In 1991, Desert Storm Commander Gen. Norman Schwarzkopf asked Rokke to oversee the environmental clean up and medical care of soldiers injured in friendly fire incidents involving DU weapons. Rokke later wrote the DU safety rules adopted by the Army, but was relieved of subsequent duties after he criticized commanders for not following those rules and not treating exposed troops from NATO's war in Yugoslavia.
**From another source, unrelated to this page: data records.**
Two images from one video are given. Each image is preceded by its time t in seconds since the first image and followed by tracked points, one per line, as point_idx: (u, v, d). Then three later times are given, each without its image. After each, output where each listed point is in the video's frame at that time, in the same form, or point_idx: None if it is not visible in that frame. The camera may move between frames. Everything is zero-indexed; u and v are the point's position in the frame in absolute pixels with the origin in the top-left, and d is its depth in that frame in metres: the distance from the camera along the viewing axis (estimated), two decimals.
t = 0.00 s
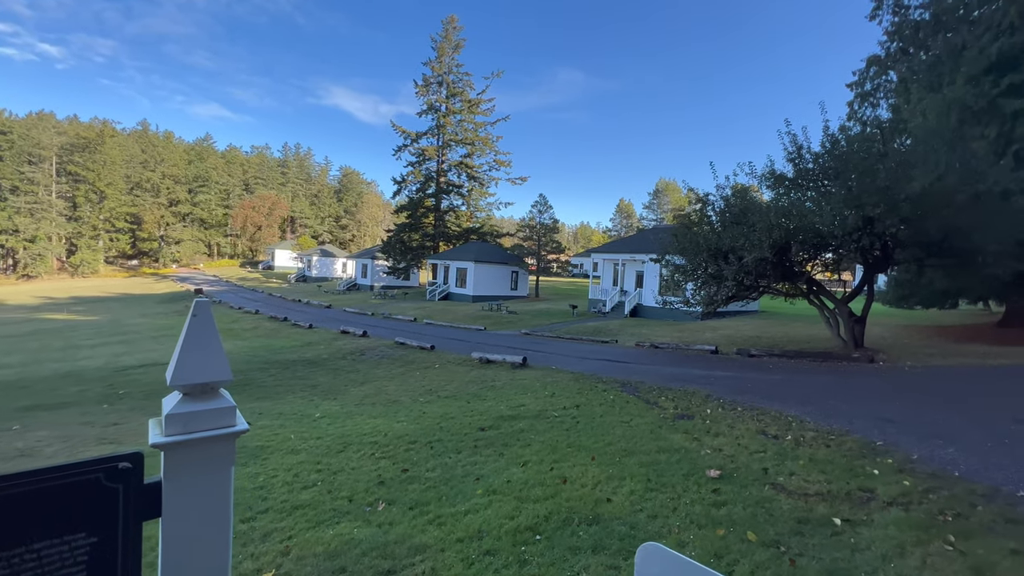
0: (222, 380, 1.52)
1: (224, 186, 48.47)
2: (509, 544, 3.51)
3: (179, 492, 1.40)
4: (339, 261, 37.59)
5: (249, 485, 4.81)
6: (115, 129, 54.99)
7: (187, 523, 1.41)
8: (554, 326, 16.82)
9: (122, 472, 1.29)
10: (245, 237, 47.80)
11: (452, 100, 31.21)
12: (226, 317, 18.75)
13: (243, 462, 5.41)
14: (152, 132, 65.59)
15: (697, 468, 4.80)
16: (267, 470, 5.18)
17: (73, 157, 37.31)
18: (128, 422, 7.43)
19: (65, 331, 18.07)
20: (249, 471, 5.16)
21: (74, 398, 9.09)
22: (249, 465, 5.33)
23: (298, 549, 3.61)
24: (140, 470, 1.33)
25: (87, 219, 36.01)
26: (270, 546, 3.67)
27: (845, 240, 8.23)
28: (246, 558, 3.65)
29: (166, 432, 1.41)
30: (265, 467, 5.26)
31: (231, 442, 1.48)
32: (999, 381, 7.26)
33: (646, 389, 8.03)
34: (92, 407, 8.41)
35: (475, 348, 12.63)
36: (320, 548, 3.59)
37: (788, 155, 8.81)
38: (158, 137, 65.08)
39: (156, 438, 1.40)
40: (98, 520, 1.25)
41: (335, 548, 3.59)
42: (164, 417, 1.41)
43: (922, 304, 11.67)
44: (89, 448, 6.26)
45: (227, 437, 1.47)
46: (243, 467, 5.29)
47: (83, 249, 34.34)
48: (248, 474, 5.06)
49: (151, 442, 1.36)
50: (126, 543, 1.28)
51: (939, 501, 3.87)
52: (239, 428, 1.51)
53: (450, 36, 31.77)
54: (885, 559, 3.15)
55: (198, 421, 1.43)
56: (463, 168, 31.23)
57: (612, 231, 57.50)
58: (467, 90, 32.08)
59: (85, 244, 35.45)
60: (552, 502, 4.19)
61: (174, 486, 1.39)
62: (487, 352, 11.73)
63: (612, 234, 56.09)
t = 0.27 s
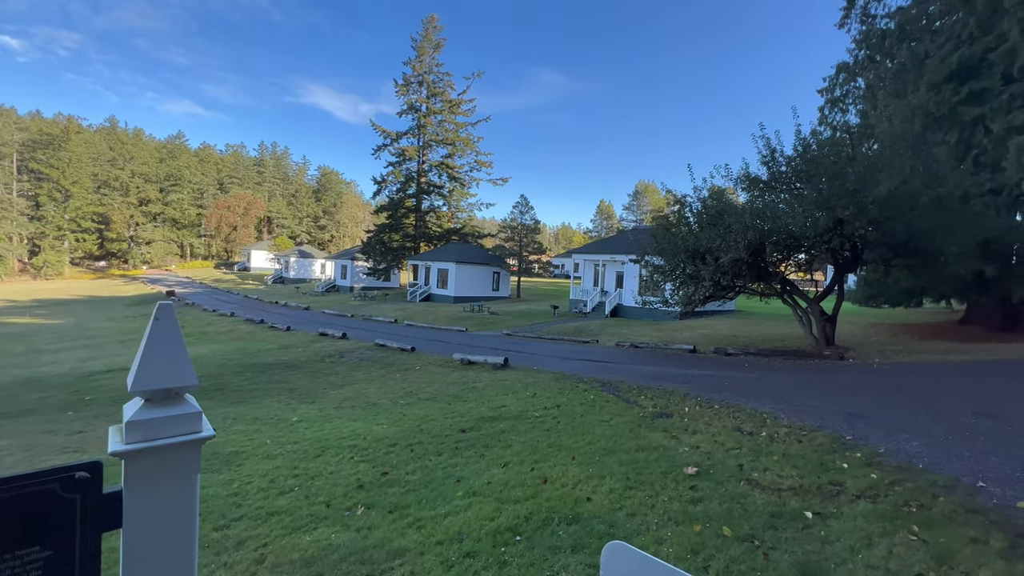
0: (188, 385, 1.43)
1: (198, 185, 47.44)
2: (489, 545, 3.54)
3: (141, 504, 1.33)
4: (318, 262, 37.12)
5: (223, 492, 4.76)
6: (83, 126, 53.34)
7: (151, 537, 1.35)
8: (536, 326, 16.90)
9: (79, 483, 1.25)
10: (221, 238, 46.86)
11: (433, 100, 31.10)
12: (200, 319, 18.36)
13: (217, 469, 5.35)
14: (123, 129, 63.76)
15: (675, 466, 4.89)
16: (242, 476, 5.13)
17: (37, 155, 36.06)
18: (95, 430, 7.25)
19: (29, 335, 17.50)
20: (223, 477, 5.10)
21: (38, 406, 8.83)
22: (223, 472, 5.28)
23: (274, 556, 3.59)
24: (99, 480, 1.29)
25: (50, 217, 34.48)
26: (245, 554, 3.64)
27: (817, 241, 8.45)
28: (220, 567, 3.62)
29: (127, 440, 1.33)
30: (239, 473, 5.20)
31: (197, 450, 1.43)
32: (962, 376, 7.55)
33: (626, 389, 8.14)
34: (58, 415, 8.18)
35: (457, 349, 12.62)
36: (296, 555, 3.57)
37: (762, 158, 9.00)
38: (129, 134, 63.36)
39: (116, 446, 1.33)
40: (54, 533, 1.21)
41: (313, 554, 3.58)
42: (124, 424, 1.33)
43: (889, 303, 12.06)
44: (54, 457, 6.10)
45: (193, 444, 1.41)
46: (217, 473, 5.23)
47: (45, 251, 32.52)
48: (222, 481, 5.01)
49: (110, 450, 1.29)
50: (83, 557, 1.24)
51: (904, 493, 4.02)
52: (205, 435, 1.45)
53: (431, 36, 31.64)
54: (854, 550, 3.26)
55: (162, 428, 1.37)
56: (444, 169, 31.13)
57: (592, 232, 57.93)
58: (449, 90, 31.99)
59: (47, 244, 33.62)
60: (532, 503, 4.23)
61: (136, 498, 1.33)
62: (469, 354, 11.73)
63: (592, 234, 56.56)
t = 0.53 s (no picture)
0: (157, 391, 1.39)
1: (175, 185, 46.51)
2: (472, 548, 3.56)
3: (106, 513, 1.30)
4: (300, 263, 36.69)
5: (200, 499, 4.69)
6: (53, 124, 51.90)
7: (118, 548, 1.32)
8: (520, 327, 16.94)
9: (40, 492, 1.24)
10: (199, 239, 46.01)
11: (416, 100, 30.97)
12: (177, 322, 18.01)
13: (193, 476, 5.27)
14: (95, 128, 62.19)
15: (656, 465, 4.96)
16: (219, 483, 5.06)
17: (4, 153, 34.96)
18: (65, 437, 7.07)
19: None
20: (199, 485, 5.02)
21: (4, 414, 8.57)
22: (199, 479, 5.20)
23: (252, 564, 3.56)
24: (61, 489, 1.27)
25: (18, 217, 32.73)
26: (221, 563, 3.60)
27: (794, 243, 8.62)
28: None
29: (92, 448, 1.31)
30: (216, 480, 5.13)
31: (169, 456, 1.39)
32: (932, 373, 7.78)
33: (609, 389, 8.21)
34: (26, 422, 7.96)
35: (441, 351, 12.59)
36: (274, 563, 3.55)
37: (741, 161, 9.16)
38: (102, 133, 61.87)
39: (80, 454, 1.30)
40: (13, 545, 1.19)
41: (292, 561, 3.56)
42: (88, 432, 1.30)
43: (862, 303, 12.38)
44: (22, 466, 5.94)
45: (160, 450, 1.37)
46: (193, 480, 5.16)
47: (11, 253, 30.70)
48: (198, 489, 4.94)
49: (73, 459, 1.25)
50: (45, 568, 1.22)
51: (876, 487, 4.14)
52: (175, 441, 1.41)
53: (413, 36, 31.53)
54: (828, 544, 3.35)
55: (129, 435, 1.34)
56: (427, 170, 31.03)
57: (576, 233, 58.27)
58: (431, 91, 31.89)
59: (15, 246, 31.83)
60: (515, 504, 4.25)
61: (101, 507, 1.30)
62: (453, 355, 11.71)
63: (575, 236, 56.87)
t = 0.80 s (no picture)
0: (130, 398, 1.39)
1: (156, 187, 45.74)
2: (459, 552, 3.56)
3: (75, 522, 1.30)
4: (284, 266, 36.31)
5: (180, 508, 4.63)
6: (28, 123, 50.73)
7: (88, 558, 1.31)
8: (507, 329, 16.95)
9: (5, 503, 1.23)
10: (180, 242, 45.30)
11: (402, 102, 30.86)
12: (158, 327, 17.71)
13: (173, 484, 5.21)
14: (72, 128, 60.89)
15: (643, 465, 5.01)
16: (199, 491, 5.01)
17: None
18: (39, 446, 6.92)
19: None
20: (179, 493, 4.96)
21: None
22: (178, 487, 5.14)
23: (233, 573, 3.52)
24: (26, 500, 1.28)
25: None
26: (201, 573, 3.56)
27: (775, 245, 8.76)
28: None
29: (61, 457, 1.30)
30: (197, 488, 5.08)
31: (140, 465, 1.40)
32: (910, 371, 7.96)
33: (596, 390, 8.25)
34: None
35: (427, 354, 12.56)
36: (256, 571, 3.52)
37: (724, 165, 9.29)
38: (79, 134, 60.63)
39: (48, 462, 1.30)
40: None
41: (275, 569, 3.53)
42: (57, 440, 1.29)
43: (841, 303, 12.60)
44: None
45: (131, 458, 1.37)
46: (172, 489, 5.09)
47: None
48: (177, 497, 4.88)
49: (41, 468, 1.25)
50: None
51: (856, 484, 4.22)
52: (147, 450, 1.41)
53: (399, 38, 31.44)
54: (810, 541, 3.41)
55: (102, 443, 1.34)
56: (414, 172, 30.93)
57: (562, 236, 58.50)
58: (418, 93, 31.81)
59: None
60: (503, 506, 4.27)
61: (70, 516, 1.30)
62: (440, 358, 11.69)
63: (562, 238, 57.11)
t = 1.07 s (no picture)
0: (104, 407, 1.38)
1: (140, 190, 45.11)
2: (448, 559, 3.55)
3: (47, 535, 1.30)
4: (272, 270, 35.97)
5: (162, 518, 4.57)
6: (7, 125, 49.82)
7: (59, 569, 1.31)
8: (496, 333, 16.93)
9: None
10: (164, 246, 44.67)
11: (390, 106, 30.76)
12: (141, 332, 17.44)
13: (155, 493, 5.13)
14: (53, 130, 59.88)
15: (632, 468, 5.03)
16: (182, 500, 4.94)
17: None
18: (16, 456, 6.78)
19: None
20: (161, 503, 4.89)
21: None
22: (161, 496, 5.07)
23: None
24: None
25: None
26: None
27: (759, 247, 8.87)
28: None
29: (32, 468, 1.29)
30: (179, 497, 5.01)
31: (115, 474, 1.39)
32: (893, 371, 8.08)
33: (585, 393, 8.28)
34: None
35: (416, 358, 12.51)
36: None
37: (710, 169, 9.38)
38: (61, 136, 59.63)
39: (19, 474, 1.28)
40: None
41: None
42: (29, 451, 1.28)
43: (826, 305, 12.77)
44: None
45: (107, 468, 1.37)
46: (154, 498, 5.02)
47: None
48: (159, 507, 4.81)
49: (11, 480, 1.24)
50: None
51: (840, 484, 4.28)
52: (123, 459, 1.41)
53: (388, 41, 31.34)
54: (796, 541, 3.44)
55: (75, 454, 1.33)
56: (402, 175, 30.83)
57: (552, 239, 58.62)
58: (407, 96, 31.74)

Rokke said today's troops have been fighting on land polluted with chemical, biological and radioactive weapon residue from the first Gulf War and its aftermath. In this setting, troops have been exposed not only to sandstorms, which degrade the lungs, but to oil fires and waste created by the use of uranium projectiles in tanks, aircraft, machine guns and missiles.

"That's why people started getting sick right away, when they started going in months ago with respiratory, diarrhea and rashes -- horrible skin conditions," Rokke said. "That's coming back on and they have been treating them at various medical facilities. And one of the doctors at one of the major Army medical facilities -- he and I talk almost every day -- and he is madder than hell."